As to the third contention, the record, which imports verity, states that defendant was represented by counsel, and there is nothing in the record to indicate that he was not.

The fourth alleged error is predicated on the denial of plaintiff in error’s motion to amend the record by striking out the recital therein that defendant was represented by counsel. It was the theory of his counsel that inasmuch as the abbreviated form of the judgment, as provided for by section 62 of the Municipal Court Act [Cahill’s St. ch. 37, [f 455], contains no statement or recital on that subject, the recital in the amplified form does not speak the truth and may be cor-*218reeled from the fact of its absence in the abbreviated entry. Only the judgment in such amplified form — a form generally adopted in all courts — is set out in the clerk’s transcript. The abbreviated forms- of entries made in the case, which are much in the form of docket entries, are shown in a so-called “half sheet,” introduced as evidence in support of the motion.

While said section provides for entries of orders and judgments in an abbreviated form in the first instance it also contemplates a final entry thereof in an amplified form as the true judgment of the court. That is the form in which it is certified, and hence we must accept its recitals as correct and speaking the truth. It is apparently an expansion of the abbreviated judgment entry, and the only one to be considered. (Nicholson v. Loeff, 253 Ill. 526.) As said in the cited case: “The general rule is that the record of a court imports absolute verity, and cannot be contradicted or amended except by other matter of record made by or under the authority of the court.” There is in this record no other matter of record upon which to base the amendment as asked for.

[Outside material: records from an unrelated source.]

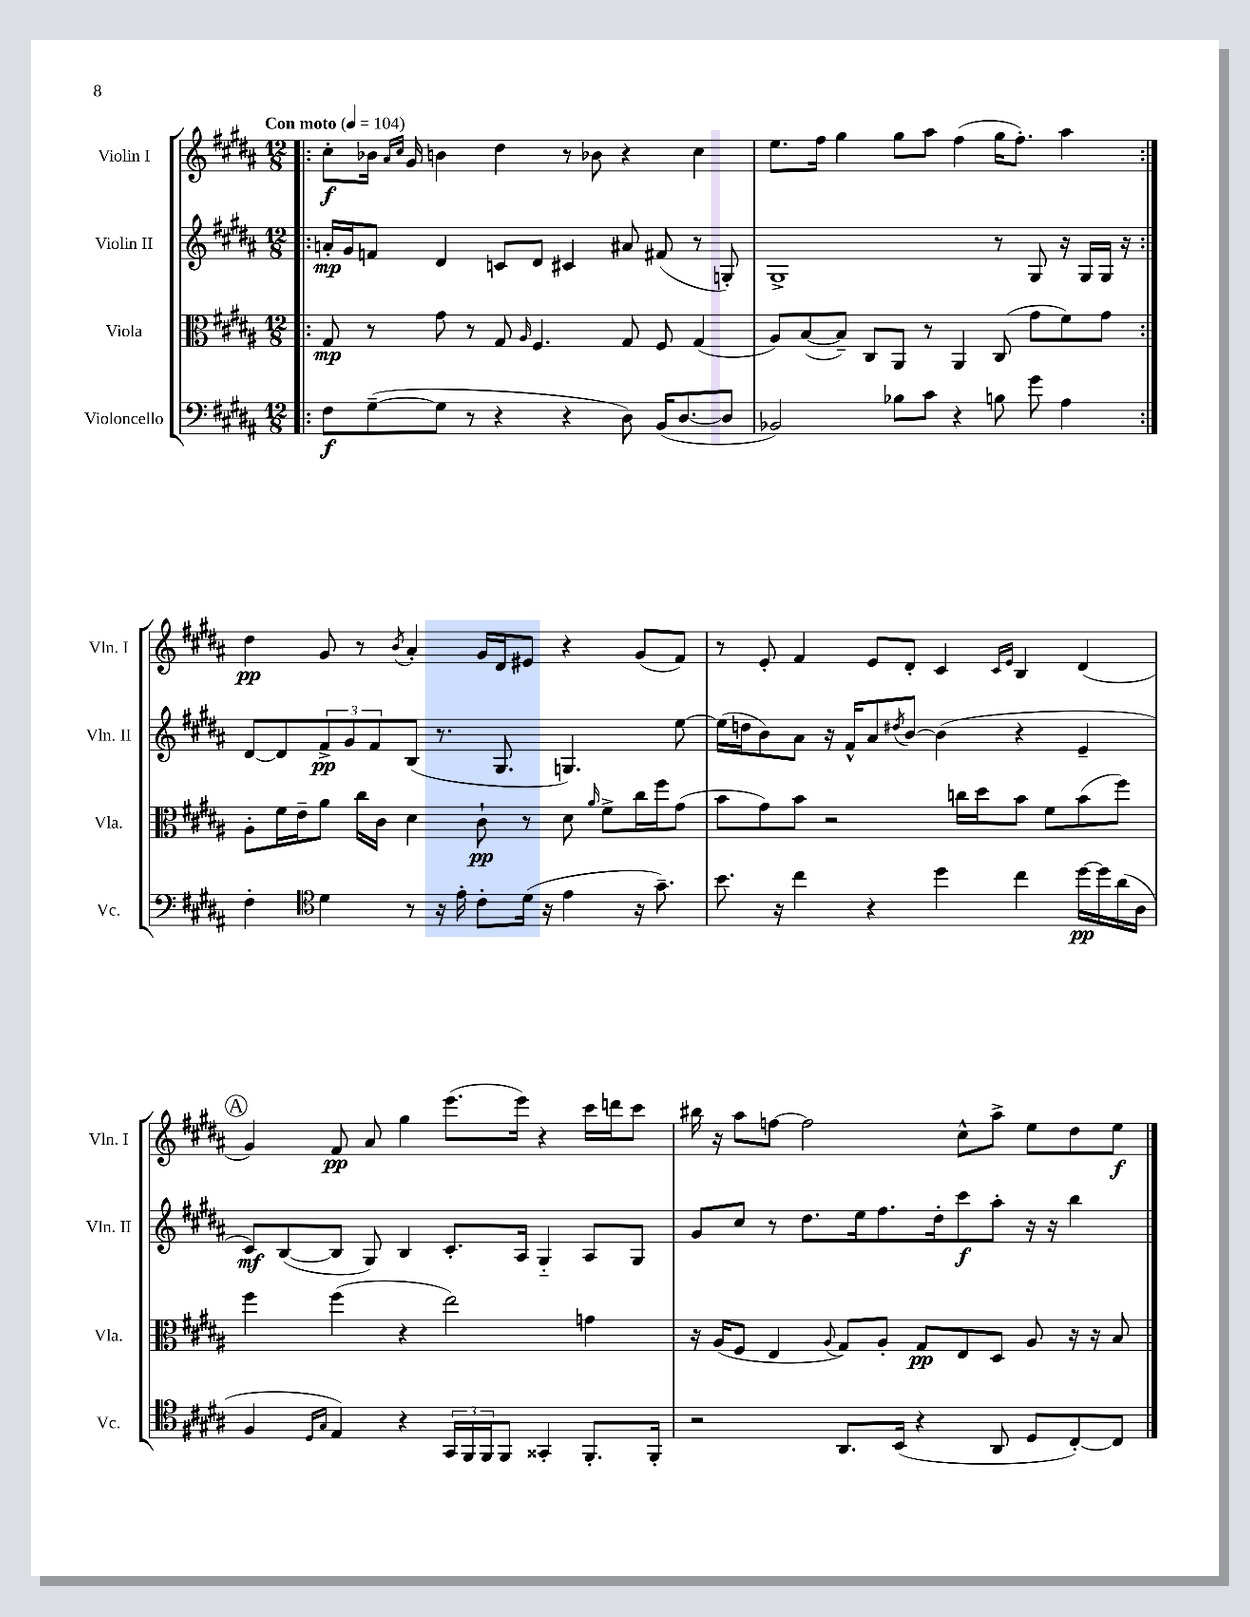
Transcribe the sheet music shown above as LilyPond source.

<<
\new StaffGroup <<
\new Staff = "s0" \with { instrumentName = "Violin I" shortInstrumentName = "Vln. I" } {
    \clef treble \key b \major \numericTimeSignature \time 12/8 \tempo "Con moto" 4 = 104
    \repeat volta 2 { \bar ".|:" cis''8-.\f bes'16 \grace { ais'16 cis''16 } gis'16 b'4 dis''4 r8 bes'8 r4 cis''4 |
    e''8. fis''16 gis''4 gis''8 ais''8 fis''4( gis''16 fis''8.-.) ais''4 | }
    dis''4\pp gis'8 r8 \acciaccatura { b'8 } ais'4-. gis'16 dis'16 eis'8 r4 gis'8( fis'8) |
    r8 e'8-. fis'4 e'8 dis'8-. cis'4 \grace { cis'16 e'16 } b4 dis'4( |
    \mark \markup { \circle "A" } gis'4) fis'8\pp ais'8 gis''4 e'''8.( e'''16) r4 cis'''16 d'''16 cis'''8 |
    bis''16 r16 ais''8 f''8~ f''2 cis''8-^ ais''8-> e''8 dis''8 e''8\f \bar "|." |
}
\new Staff = "s1" \with { instrumentName = "Violin II" shortInstrumentName = "Vln. II" } {
    \clef treble \key b \major \numericTimeSignature \time 12/8
    \repeat volta 2 { \bar ".|:" a'16-.\mp gis'16 f'8 dis'4 c'8 dis'8 cis'4 ais'8 fis'8( r8 g8-.) |
    gis1-> r8 gis8 r16 gis16 gis16 r16 | }
    dis'8~ dis'8 \tuplet 3/2 { fis'8->\pp gis'8 fis'8 } b8( r8. gis8. g4.) e''8~ |
    e''16( d''16 b'8) ais'8 r16 fis'16-^ ais'8 \acciaccatura { dis''8 } b'8~ b'4( r4 e'4-- |
    \mark \markup { \circle "A" } cis'8\mf) b8~( b8 gis8) b4 cis'8.-. ais16 gis4-_ ais8 gis8 |
    gis'8 cis''8 r8 dis''8. e''16 fis''8. dis''16-. cis'''8\f ais''8-. r16 r16 b''4 \bar "|." |
}
\new Staff = "s2" \with { instrumentName = "Viola" shortInstrumentName = "Vla." } {
    \clef alto \key b \major \numericTimeSignature \time 12/8
    \repeat volta 2 { \bar ".|:" gis8\mp r8 gis'8 r8 gis8 \grace { ais16 } fis4. gis8 fis8 gis4( |
    ais8) b8~( b8--) cis8 ais,8 r8 ais,4 cis8( gis'8 fis'8) gis'8 | }
    ais8-. fis'16 e'16-- ais'8 cis''16 cis'16 dis'4 cis'8-!\pp r8 dis'8 \grace { ais'16 } fis'8-> cis''16 fis''16 gis'8( |
    b'8 gis'8) b'8 r2 c''16 dis''16 b'8 fis'8 b'8( fis''8) |
    \mark \markup { \circle "A" } fis''4 fis''4( r4 e''2) g'4 |
    r16 ais16( fis8 e4 \appoggiatura { ais8 } gis8) ais8-. gis8\pp e8 dis8 ais8 r16 r16 b8 \bar "|." |
}
\new Staff = "s3" \with { instrumentName = "Violoncello" shortInstrumentName = "Vc." } {
    \clef bass \key b \major \numericTimeSignature \time 12/8
    \repeat volta 2 { \bar ".|:" fis8\f gis8~--( gis8 r8 r4 r4 dis8) b,16( dis8.~ dis8 |
    bes,2) bes8 cis'8 r4 b8 gis'8 ais4 | }
    fis4-. \clef tenor dis'4 r8 r16 e'16-. cis'8-. dis'16( r16 e'4 r16 gis'8.--) |
    b'8. r16 cis''4 r4 dis''4 cis''4 dis''16~\pp dis''16 ais'16( ais16 |
    \mark \markup { \circle "A" } fis4 \grace { dis16 gis16 } e4) r4 \tuplet 3/2 { gis,16 fis,16 fis,16 } fis,8 gisis,4-. fis,8.-. fis,16-. |
    r2 ais,8. b,16( r4 ais,8 dis8 cis8~-.) cis8 \bar "|." |
}
>>
>>
\layout { \context { \Score \remove "Bar_number_engraver" } }
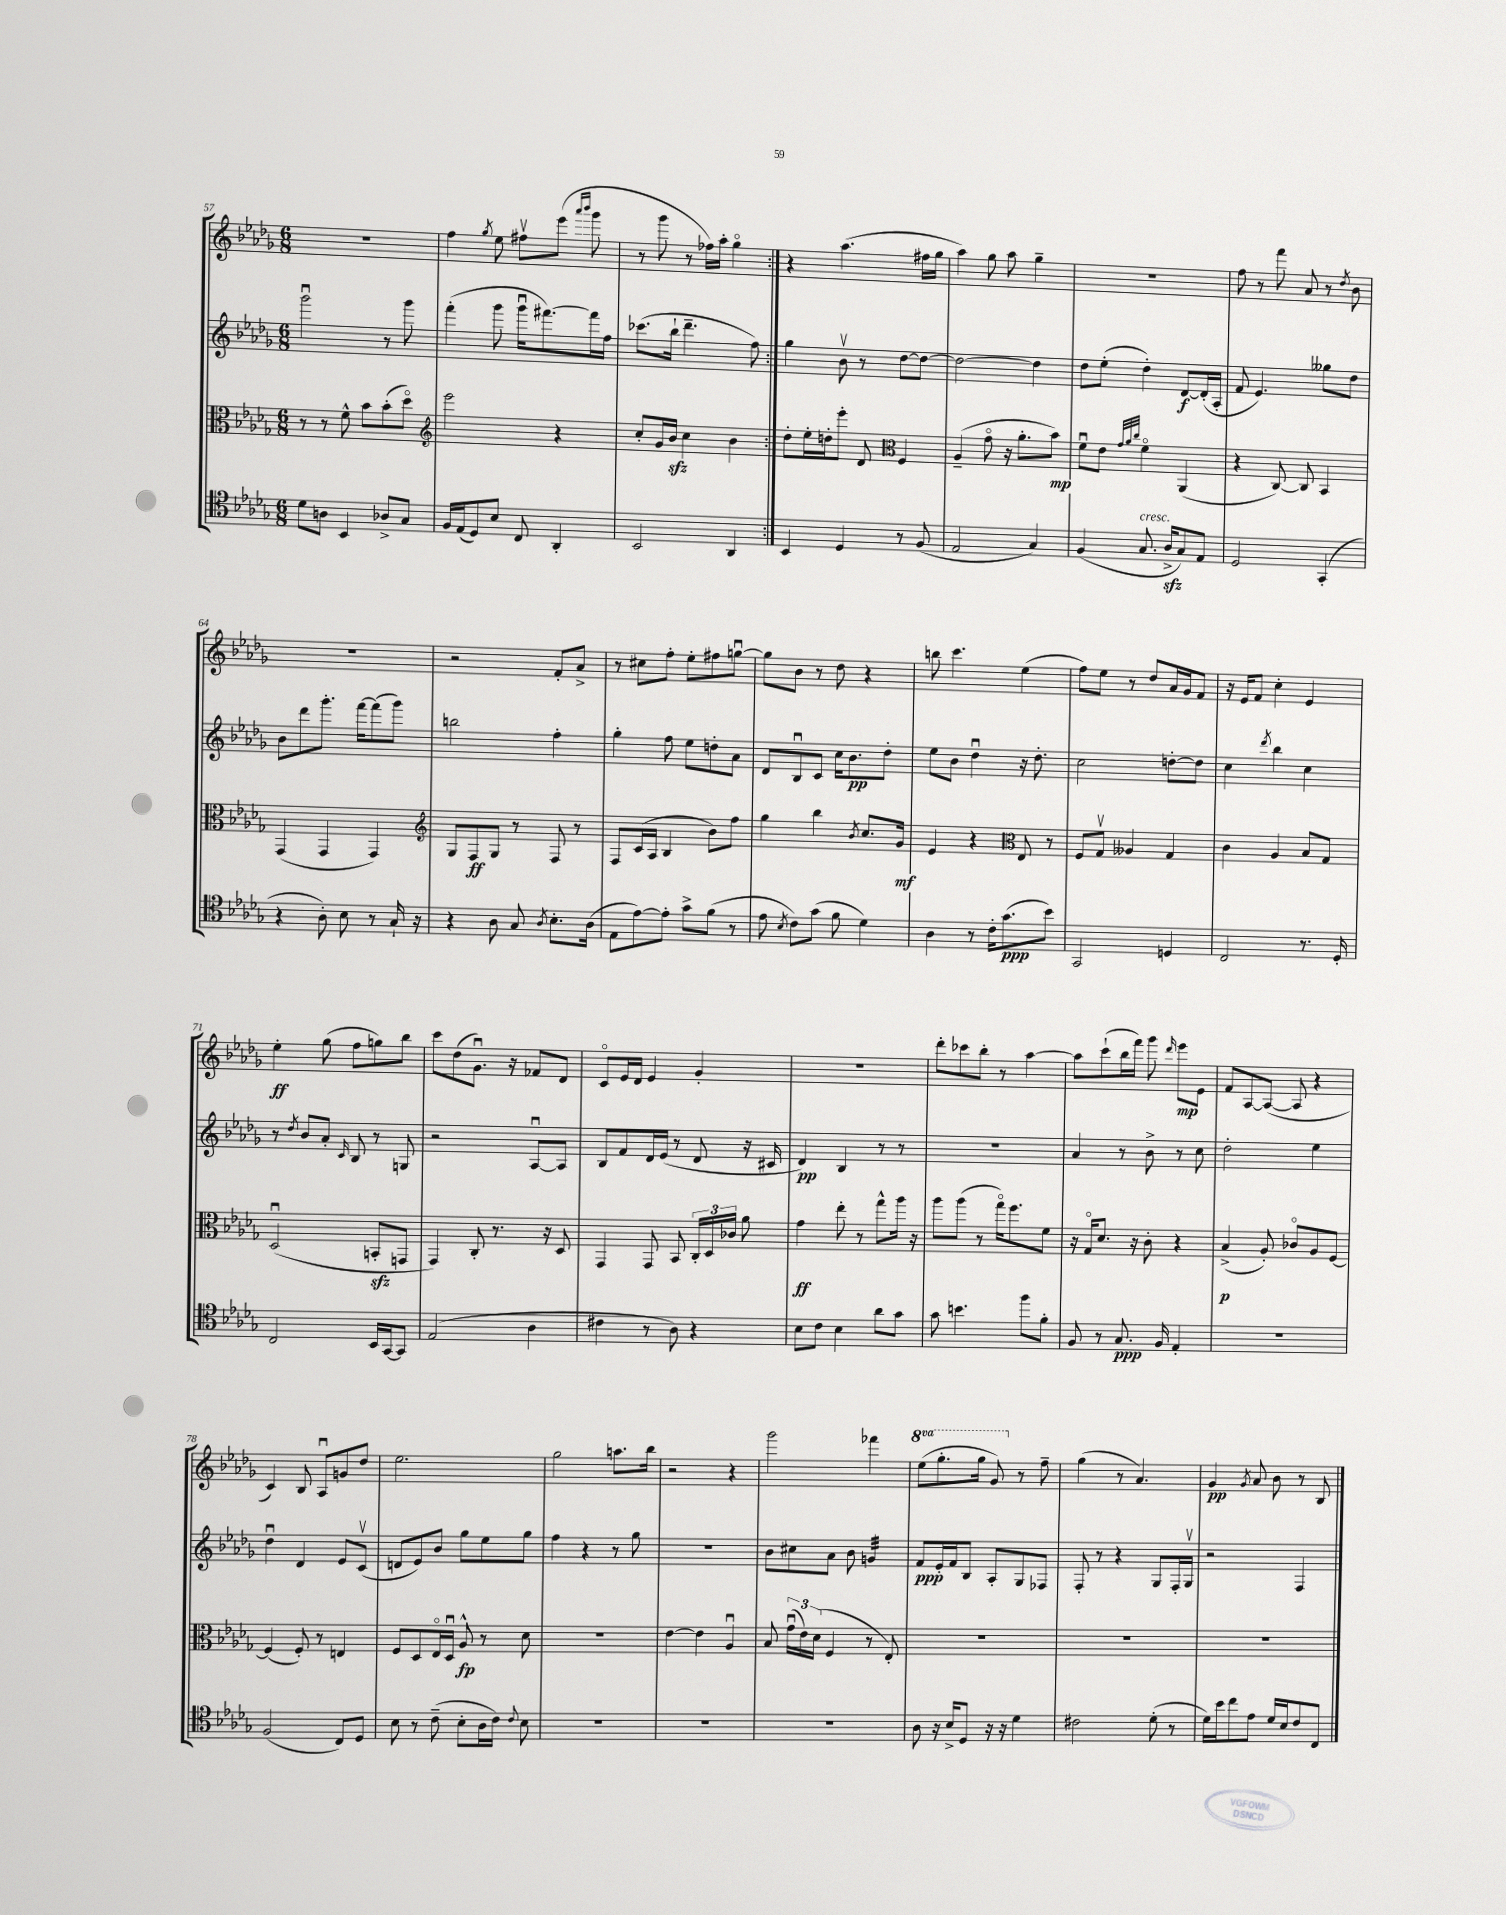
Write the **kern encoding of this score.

**kern	**kern	**kern	**kern
*staff4	*staff3	*staff2	*staff1
*clefC4	*clefC3	*clefG2	*clefG2
*k[b-e-a-d-g-]	*k[b-e-a-d-g-]	*k[b-e-a-d-g-]	*k[b-e-a-d-g-]
*M6/8	*M6/8	*M6/8	*M6/8
8d-	8r	2ggg-u	2.r
8A	8r	.	.
4BB-	8f^^	.	.
.	8b-	.	.
8A-^	(8b-'	8r	.
8G-	8dd-o)	8ggg-	.
=	=	=	=
*	*clefG2	*	*
16F	2eee-	(4fff'	4ff
(16E-	.	.	.
8D-)	.	.	.
.	.	.	8qgg-
8B-	.	8ggg-	8ee-
8C	.	16ggg-u	8ff#v
.	.	[8.fff#)	.
4AA-'	4r	.	(8eee-
.	.	.	16qqaaa-
.	.	.	16qqbbb-
.	.	16fff#]	8ggg-
.	.	16ff	.
=	=	=	=
2BB-	8cc'	(8.ccc-	8r
.	16g-	.	8ggg-
.	16b-	16bb-`	.
.	4cc	4.ddd-~	8r
.	.	.	16ff-)
.	.	.	16aa-'
4AA-	4b-	.	4gg-o
.	.	8ff)	.
=:|!	=:|!	=:|!	=:|!
4BB-	8dd-'	4gg-	4r
.	16ee-'	.	.
.	16dd'	.	.
4D-	8eee-'	8b-v	(4.aa-
.	8d-	8r	.
*	*clefC3	*	*
8r	4F	[8dd-	.
(8F	.	8dd-_	16ff#
.	.	.	16gg-
=	=	=	=
2E-	(4A-~	2dd-_	4aa-)
.	8g-o	.	8gg-
.	16r	.	8aa-
.	8.a-'	.	.
4G-)	.	4dd-]	4gg-~
.	8b-)	.	.
=	=	=	=
(4F	8fu	8dd-	2.r
.	8e-	(8ee-'	.
.	32qqg-	.	.
.	32qqa-	.	.
.	32qqcc	.	.
8.G-	4fo	4dd-')	.
16A-^	.	.	.
8G-)	(4AA-	[8d-	.
8E-	.	(16d-']	.
.	.	16A-'	.
=	=	=	=
2D-	4r	8f	8ff
.	.	4.e-)	8r
.	[8C)	.	8fff
.	8C]	.	8a-
(4GG-'	4BB-	8gg--	8r
.	.	.	8qdd-
.	.	8dd-	8b-
=	=	=	=
4r	(4GG-	8b-	2.r
.	.	8ddd-	.
8A-')	4GG-	8.ggg-'	.
8B-	.	.	.
.	.	[16fff	.
8r	4GG-)	(8fff]	.
16G-`	.	8ggg-)	.
16r	.	.	.
=	=	=	=
*	*clefG2	*	*
4r	8G-	2bb	2r
.	8F	.	.
8A-	8G-	.	.
8G-	8r	.	.
8qA-	.	.	.
8.B-'	8F	4ff'	8f'
.	8r	.	8a-^
(16A-	.	.	.
=	=	=	=
8E-	8F	4gg-'	8r
[8e-)	(16c	.	8cc#
.	16A-	.	.
8e-']	4B-	8ff	8ff'
8g-^	.	8ee-	8ee-'
(8f	8b-)	8dd'	8ff#
8r	8ff	8a-	[8ggu
=	=	=	=
8e-	4gg-	8d-	8gg]
8qB-	.	.	.
8c)	.	8B-u	8b-
(8g-	4bb-	8c	8r
8f	.	16cc	8dd-
.	.	8.b-	.
.	8qb-	.	.
4d-)	8.cc	.	4r
.	.	8dd-'	.
.	16g-	.	.
=	=	=	=
4A-	4e-	8ee-	8bb
.	.	8b-	4.ccc
8r	4r	4dd-u	.
16c'	.	.	.
(8.g-	.	.	.
*	*clefC3	*	*
.	8E-	16r	(4ee-
.	.	8.dd-'	.
8b-)	8r	.	.
=	=	=	=
2GG-	8F	2cc	8ff)
.	8G-v	.	8ee-
.	4A--	.	8r
.	.	.	8dd-
4D	4G-	[8dd'	16a-
.	.	.	16g-
.	.	8dd]	8f
=	=	=	=
2C	4c	4cc	16r
.	.	.	16e-
.	.	.	8f
.	.	8qddd-	.
.	4A-	4bb-	4cc'
8.r	8B-	4cc	4e-
.	8G-	.	.
16D-'	.	.	.
=	=	=	=
2C	(2D-u	8r	4ee-'
.	.	8qdd-	.
.	.	8b-	.
.	.	8a-'	(8gg-
.	.	16qqc	.
.	.	8B-	8ff
16BB-	8BB'	8r	8gg)
[16GG-	.	.	.
8GG-]	8GG	8G	8bb-
=	=	=	=
(2E-	4GG-)	2r	8ccc
.	.	.	(8dd-
.	8C'	.	8.g-u)
.	8.r	.	.
.	.	.	16r
4A-	.	[8A-u	8f-
.	16r	.	.
.	8D-	8A-]	8d-
=	=	=	=
4c#	4GG-	8B-	8co
.	.	8f	16e-
.	.	.	16d-
8r	8GG-	16d-	4e-
.	.	(16e-	.
8A-)	8BB-	8r	.
4r	24C'	8d-	4g-'
.	24D-	.	.
.	24c-	.	.
.	8a-	16r	.
.	.	16c#	.
=	=	=	=
8B-	4g-	4d-)	2.r
8c	.	.	.
4B-	8ee-'	4B-	.
.	8r	.	.
8a-	8gg-^^	8r	.
8g-	16aa-	8r	.
.	16r	.	.
=	=	=	=
8g-	8aa-	2.r	8ddd-'
4.b	(8aa-	.	8ccc-
.	8r	.	8bb-'
.	16gg-o)	.	8r
.	8.ff	.	.
8ff	.	.	[4aa-
8f'	8f	.	.
=	=	=	=
8F	16r	4a-	8aa-]
.	16G-o	.	.
8r	8.d-	.	(8ccc`
8.G-	.	8r	16bb-
.	16r	.	16fff)
.	8c'	8b-^	8ggg-
16F	.	.	.
.	.	.	16qqddd-
4E-'	4r	8r	8eee-
.	.	8cc	8e-
=	=	=	=
2.r	(4B-^	2dd-'	8f
.	.	.	[8A-
.	8A-')	.	(8A-_
.	8c-o	.	8A-]
.	8A-	4ee-	4r
.	[8F	.	.
=	=	=	=
(2F	(4F]	4dd-u	4c)
.	8F')	4d-	8B-
.	8r	.	8A-u
8C)	4E	8e-	8g
8D-	.	(8cv	8dd-
=	=	=	=
8B-	8F	8d	2.ee-
8r	8D-	8e-)	.
(8c~	16E-o	8b-	.
.	16D-u	.	.
8B-'	8A-^^	8gg-	.
16A-	8r	8ee-	.
16c)	.	.	.
8qqc	.	.	.
8B-	8d-	8gg-	.
=	=	=	=
2.r	2.r	4ff	2gg-
.	.	4r	.
.	.	8r	8.aa
.	.	8gg-	.
.	.	.	16bb-
=	=	=	=
2.r	[4e-	2.r	2r
.	4e-]	.	.
.	4A-u	.	4r
=	=	=	=
2.r	8B-	8b-	2ggg-
.	(24g-u	8cc#	.
.	24e-)	.	.
.	(24d-	.	.
.	4F	8a-	.
.	.	8b-	.
.	8r	4g	4fff-
.	8E-')	.	.
=	=	=	=
8A-	2.r	8f	(8eee-
16r	.	16e-'	8.ggg-'
16B-^	.	16f	.
8D-	.	8B-	.
.	.	.	16ggg-
16r	.	8A-'	8gg-)
16r	.	.	.
4d-	.	8G-	8r
.	.	8F-	8ff~
=	=	=	=
2c#	2.r	8F'	(4gg-
.	.	8r	.
.	.	4r	8r
.	.	.	4.a-)
(8d-'	.	8G-	.
8r	.	16F'	.
.	.	16G-v	.
=	=	=	=
16d-)	2.r	2r	4g-
16b-	.	.	.
8cc	.	.	.
.	.	.	8qg-
8e-	.	.	8a-
16d-	.	.	8b-
16B-	.	.	.
8c	.	4F	8r
8C	.	.	8B-
==	==	==	==
*-	*-	*-	*-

The bill of exceptions does not preserve the trial proceedings, but merely the proceedings on this motion which was made several months after judgment. It is only as evidence to support the motion, and not as a part of the clerk’s transcript, that the “half sheet” showing abbreviated entries in the case appears.

But the right to amendment is not predicated upon any affirmative showing of the record that defendant was not represented by counsel, but merely upon absence of any mention of it in the abbreviated form of judgment. But such omission has no significance. Were the sufficiency of the judgment to be tested by the abbreviated entry or form it would be found to omit many essential requisites. But it in no respect impeaches the complete judgment order. (Nicholson v. Loeff, 253 Ill. 526.)

*219But regardless of all other questions such a recital is not essential to the validity of a judgment. No statute or law is pointed out which requires it. It is not a jurisdictional fact. To he sure, the statute requires, in accordance with previous practice, that every person charged with crime shall be allowed counsel, and that when he is unable to procure counsel the court will assign him counsel. Error may be assigned for any abuse of this right, but there is no basis in the record for assignment of any such error. For aught that appears to the contrary he had counsel. The question here is whether there is anything on the face of the record to justify the amendment asked for, and nothing is relied on except the omission from the abbreviated form above stated. To hold therefrom that defendant was not in fact represented by counsel, and that the recital to the contrary in the judgment order certified as such to us, does not speak the truth, would be to contradict the record, and disregard the general rule above stated as to its verity.

Affirmed.

Gridley, P. J., and Fitch, J., concur.